Io li chiamo giochi fantasiologici. Li invento, li progetto, li metto in moto. Sono dispositivi numerici, linguistici, artistici che servono a osservare da vicino e meglio i meccanismi della fantasia, dell’immaginazione, della creatività (visita la pagina pubblicazione per approfondire). Ma non solo. Anche di altre parole che mi stanno a cuore: percezione, associazione, fantasticheria, realtà.
Non sono giochi da fare e basta. Sono esperienze costruite con attenzione. Legate a un luogo, a un tempo, a chi ci si trova dentro. Ogni volta cambiano forma, perché sono site-specific: accadono una volta sola, e in quel momento preciso chiedono al pensiero di deviare rotta. Di cambiare passo.
Li creo con uno sguardo che prova a intrecciare scienza, arte, umanesimo. Ci sono giochi linguistici, dove le parole si staccano dal senso abituale, si piegano, si spezzano, si moltiplicano. Perdono la gerarchia. Si ribellano. Diventano altre. Ci sono giochi numerici, dove la logica incontra le possibilità per costruire forme che non servono a risolvere. Ma a guardare. Altrimenti. E giochi artistici, non in coda, dove lo spazio si attiva, diventa scena, il corpo partecipa. Anche altrove.
I miei giochi fantasiologici non desiderano intrattenere ma allertare. Chiedono attenzione. Ma un’attenzione viva, mobile, critica, ironica. Sono pensati per bambini e adulti che non hanno chiuso la porta al dubbio. Trovano posto là dove il pensiero, il gioco del fare finta, la voglia di dimostrare possono ancora accadere.
Alcuni miei giochi qui
Al pari del fisico, che compie esperimenti per verificare certe sue ipotesi, costruisco giochi linguistici, numerici e artistici per divertirci, certamente, e per indagare, soprattutto, in maniera sistematica e pratica le facoltà oggetto della fantasiologia.

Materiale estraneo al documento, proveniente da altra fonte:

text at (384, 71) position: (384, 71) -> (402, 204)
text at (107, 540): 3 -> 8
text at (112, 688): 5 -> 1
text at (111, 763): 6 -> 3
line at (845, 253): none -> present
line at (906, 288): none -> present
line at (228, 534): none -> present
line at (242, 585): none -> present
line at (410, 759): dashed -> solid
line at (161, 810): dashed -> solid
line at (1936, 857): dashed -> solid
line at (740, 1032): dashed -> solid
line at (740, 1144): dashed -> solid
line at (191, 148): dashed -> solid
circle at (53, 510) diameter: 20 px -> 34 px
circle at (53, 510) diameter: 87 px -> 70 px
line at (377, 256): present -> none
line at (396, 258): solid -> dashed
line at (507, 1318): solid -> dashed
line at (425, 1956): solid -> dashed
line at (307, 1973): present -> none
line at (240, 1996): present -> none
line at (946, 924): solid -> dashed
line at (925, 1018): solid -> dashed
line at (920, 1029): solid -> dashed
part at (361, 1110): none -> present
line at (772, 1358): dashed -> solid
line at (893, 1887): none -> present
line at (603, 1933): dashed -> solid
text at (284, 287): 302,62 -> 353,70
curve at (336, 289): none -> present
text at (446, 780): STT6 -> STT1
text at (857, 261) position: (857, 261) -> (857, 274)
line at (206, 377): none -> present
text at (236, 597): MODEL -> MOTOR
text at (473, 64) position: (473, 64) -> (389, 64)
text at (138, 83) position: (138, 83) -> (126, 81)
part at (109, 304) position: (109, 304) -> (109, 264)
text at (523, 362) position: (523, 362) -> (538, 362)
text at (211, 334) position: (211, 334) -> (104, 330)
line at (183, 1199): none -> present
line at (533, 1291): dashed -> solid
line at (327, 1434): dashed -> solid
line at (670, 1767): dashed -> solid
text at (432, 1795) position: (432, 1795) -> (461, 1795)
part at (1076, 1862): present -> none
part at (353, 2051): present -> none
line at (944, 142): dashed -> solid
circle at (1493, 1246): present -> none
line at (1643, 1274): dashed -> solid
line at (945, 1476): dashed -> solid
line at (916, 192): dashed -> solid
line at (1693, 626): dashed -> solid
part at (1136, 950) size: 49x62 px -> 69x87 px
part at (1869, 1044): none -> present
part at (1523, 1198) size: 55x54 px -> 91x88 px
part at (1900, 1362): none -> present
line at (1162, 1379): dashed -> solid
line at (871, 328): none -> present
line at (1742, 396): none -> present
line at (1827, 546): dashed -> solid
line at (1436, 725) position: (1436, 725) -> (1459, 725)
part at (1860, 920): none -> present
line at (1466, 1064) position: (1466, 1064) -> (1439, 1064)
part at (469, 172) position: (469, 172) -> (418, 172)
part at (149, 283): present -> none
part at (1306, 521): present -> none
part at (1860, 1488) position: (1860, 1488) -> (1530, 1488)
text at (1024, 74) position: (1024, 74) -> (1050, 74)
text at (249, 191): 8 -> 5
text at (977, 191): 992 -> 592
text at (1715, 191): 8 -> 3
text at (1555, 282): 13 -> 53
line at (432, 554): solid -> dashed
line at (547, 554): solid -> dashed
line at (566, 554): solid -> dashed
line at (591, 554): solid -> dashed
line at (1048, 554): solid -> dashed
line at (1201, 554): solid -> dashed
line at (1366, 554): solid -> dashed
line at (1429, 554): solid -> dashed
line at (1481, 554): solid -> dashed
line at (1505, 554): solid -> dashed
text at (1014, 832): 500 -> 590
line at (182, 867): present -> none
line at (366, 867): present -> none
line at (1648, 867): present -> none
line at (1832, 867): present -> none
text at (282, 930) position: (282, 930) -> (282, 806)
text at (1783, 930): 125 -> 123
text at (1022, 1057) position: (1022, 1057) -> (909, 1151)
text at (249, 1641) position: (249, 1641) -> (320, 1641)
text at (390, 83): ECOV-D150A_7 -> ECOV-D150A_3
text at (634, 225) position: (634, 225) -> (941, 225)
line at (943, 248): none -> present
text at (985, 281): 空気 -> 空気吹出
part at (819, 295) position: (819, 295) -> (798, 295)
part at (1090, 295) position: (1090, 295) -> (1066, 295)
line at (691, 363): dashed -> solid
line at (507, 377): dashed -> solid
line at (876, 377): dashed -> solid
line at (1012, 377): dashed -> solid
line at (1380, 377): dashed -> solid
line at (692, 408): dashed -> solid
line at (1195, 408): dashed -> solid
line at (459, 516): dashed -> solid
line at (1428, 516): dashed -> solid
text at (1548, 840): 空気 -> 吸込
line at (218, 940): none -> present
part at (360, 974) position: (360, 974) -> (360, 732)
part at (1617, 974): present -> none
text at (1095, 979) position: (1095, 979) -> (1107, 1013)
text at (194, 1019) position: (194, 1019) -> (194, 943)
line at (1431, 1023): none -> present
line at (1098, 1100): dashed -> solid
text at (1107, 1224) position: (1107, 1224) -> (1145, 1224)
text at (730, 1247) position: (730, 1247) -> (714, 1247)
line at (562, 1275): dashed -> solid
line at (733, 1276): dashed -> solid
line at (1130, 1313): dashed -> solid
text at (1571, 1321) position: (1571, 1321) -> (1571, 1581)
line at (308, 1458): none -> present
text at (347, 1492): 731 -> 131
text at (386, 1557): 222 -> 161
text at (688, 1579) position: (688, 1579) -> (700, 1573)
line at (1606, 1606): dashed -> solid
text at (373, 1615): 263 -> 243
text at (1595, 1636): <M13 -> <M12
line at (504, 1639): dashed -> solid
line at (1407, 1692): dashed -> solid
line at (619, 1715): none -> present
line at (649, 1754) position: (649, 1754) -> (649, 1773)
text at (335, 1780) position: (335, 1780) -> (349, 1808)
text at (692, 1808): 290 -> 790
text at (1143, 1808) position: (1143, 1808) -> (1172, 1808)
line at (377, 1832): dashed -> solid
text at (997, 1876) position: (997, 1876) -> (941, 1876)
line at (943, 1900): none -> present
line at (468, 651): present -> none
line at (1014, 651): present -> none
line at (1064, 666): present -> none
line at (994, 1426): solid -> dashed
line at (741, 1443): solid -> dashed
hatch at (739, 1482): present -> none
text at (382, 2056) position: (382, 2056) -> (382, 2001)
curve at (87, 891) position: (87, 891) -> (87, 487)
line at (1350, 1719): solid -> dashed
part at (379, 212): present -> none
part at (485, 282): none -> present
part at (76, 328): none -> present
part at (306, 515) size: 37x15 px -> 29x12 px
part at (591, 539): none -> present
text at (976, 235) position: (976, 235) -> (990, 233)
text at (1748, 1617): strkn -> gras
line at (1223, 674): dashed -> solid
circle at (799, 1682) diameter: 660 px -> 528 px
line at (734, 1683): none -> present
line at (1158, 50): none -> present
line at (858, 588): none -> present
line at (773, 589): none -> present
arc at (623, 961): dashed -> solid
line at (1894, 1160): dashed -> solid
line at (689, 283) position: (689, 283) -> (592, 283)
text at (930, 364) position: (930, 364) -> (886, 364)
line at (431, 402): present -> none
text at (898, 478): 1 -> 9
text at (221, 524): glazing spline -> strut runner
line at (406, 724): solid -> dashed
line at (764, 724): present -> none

Massimo Gerardo Carrese, 2021

gioco fantasiologico di Massimo Gerardo Carrese, esposto al Festival Fantasiologico 2017
Volti in locomotiva di Massimo Gerardo Carrese, professione fantasiologo, è qualcosa di differente da uno spettacolo teatrale o da una narrazione; è più un gioco didattico condiviso, che stimola i piccoli spettatori a ragionare e a lasciar la fantasia libera di esplorare le possibilità di senso, di parole e concetti, tenendo presente che la parola magica della fantasia è “anche”, congiunzione che apre possibilità plurali al significato delle singole cose, per cui può accadere che il disegno stilizzato di un omino vada a comporre la parola treno e che dalle lettere di una parola ne sortiscano tante altre. Spettacolo non è, o se lo è, ne è una versione decisamente sui generis, ma svolge comunque la sua funzione, che è quella di interagire con un pubblico, di interessarlo e al contempo metterne in moto i meccanismi di decodifica e interpretazione della realtà. Realtà della quale la fantasia non è che estensione possibile, dimensione dilatata che allarga sensi e significati.